The Patriots are fairly set at strong safety with Dugger, Patrick Chung, and Adrian Phillips, but they could use some depth behind Devin McCourty at free safety. Richard LeCounte III is a great prospect and has experience playing that deep safety role when he was at Georgia. It should be noted that LeCounte also has experience playing in other roles too, like in the slot, thus showing he can be a great fit as a rotational safety for the Patriots. Another bonus is LeCounte’s reported great leadership that he brings to the table.

Round 4 Projected Compensatory Pick: Simi Fehoko (WR) Stanford

Simi Fehoko is a big body receiver, 6’4″ 227 lbs, with great speed to go along with it. He brings a top-notch level of physicality to his game and he uses his vertical quickness to make big plays while lined up out wide. Fehoko still needs to refine his technique as a receiver, but all the elite tools are there.

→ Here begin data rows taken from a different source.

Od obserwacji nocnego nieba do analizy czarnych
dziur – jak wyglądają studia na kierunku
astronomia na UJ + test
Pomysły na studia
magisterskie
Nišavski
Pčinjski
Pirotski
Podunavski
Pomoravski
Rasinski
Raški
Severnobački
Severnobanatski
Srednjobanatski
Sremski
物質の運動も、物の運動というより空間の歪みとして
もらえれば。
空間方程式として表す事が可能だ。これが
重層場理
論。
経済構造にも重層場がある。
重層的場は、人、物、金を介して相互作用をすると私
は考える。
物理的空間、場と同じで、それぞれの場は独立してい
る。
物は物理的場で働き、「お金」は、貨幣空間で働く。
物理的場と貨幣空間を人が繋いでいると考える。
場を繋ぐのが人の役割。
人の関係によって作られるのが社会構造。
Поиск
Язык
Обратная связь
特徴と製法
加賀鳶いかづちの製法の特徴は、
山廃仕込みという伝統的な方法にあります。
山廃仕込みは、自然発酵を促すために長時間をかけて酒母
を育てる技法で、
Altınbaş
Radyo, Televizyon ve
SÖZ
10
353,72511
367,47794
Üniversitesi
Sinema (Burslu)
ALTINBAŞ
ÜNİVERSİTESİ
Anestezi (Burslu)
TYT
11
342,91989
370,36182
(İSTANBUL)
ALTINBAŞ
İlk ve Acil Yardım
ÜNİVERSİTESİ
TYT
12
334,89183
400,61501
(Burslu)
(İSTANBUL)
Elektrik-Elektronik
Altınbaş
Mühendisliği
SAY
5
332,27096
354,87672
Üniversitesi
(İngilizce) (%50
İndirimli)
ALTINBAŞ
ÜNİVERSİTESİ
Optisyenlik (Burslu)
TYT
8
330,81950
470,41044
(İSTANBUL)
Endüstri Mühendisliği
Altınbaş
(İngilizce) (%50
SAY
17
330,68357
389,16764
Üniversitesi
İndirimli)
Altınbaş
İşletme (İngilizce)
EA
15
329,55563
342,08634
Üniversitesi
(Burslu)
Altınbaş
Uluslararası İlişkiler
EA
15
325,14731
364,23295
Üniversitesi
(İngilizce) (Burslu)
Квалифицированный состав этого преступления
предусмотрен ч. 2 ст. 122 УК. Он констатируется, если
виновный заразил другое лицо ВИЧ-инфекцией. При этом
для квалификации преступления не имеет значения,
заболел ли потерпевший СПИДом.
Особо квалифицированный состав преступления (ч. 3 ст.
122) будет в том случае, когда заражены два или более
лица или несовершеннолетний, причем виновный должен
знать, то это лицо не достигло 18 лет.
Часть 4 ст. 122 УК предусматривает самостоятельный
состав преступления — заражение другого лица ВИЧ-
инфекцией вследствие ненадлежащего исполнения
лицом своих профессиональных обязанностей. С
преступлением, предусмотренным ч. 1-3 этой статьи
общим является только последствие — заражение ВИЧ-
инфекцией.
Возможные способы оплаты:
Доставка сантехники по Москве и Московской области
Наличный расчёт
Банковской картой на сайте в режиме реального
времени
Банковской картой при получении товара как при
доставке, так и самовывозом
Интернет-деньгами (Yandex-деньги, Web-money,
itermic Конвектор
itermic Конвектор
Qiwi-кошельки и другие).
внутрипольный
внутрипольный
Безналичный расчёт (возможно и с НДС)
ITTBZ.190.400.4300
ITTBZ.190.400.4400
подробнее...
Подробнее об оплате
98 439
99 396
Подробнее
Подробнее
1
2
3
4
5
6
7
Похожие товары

Round 5: Jonathon Cooper (Edge) Ohio State

Jonathon Cooper is just too good of a value to pass up on in the fifth round. He may not be the best edge rusher in this year’s class, but he can still contribute a solid edge rush in the NFL. Cooper is very technically sound with his rush moves and can be a nice late-round selection.

Round 6 (via Dal): Tommy Kraemer (IOL) Notre Dame

With the potential losses of Joe Thuney and David Andrews this off-season, the Patriots could look be looking at two major holes to fill. Tommy Kraemer has all of the traits to be a productive interior offensive lineman in today’s NFL. He’s strong, aggressive at the point of attack, and should be able to play guard or center. 

Round 6: Tamorrion Terry (WR) Florida State

Tamorrion Terry is absolutely amazing value for the sixth round. He’s listed at 6’4″ and he plays very very fast. Being able to go up and high point the football as a fast downfield weapon is extremely valuable. Terry isn’t a perfect prospect, but his upside is evident and worth a sixth-round selection.

Round 7: Ian Book (QB) Notre Dame

Ian Book had a highly successful career at Notre Dame, however, his resume coming into the NFL isn’t anything special. Book isn’t capable of coming in on day 1 and starting. He isn’t the long-term answer to the void the Patriots have at quarterback. He will most likely get a look at being the team’s backup quarterback, but for it being the seventh round, getting a quarterback like Book here is good value for what he could bring to the table.

This is only one of the many scenarios that could unfold when the Patriots 2021 draft rolls around in April. We’ll explore many other scenarios as the offseason continues.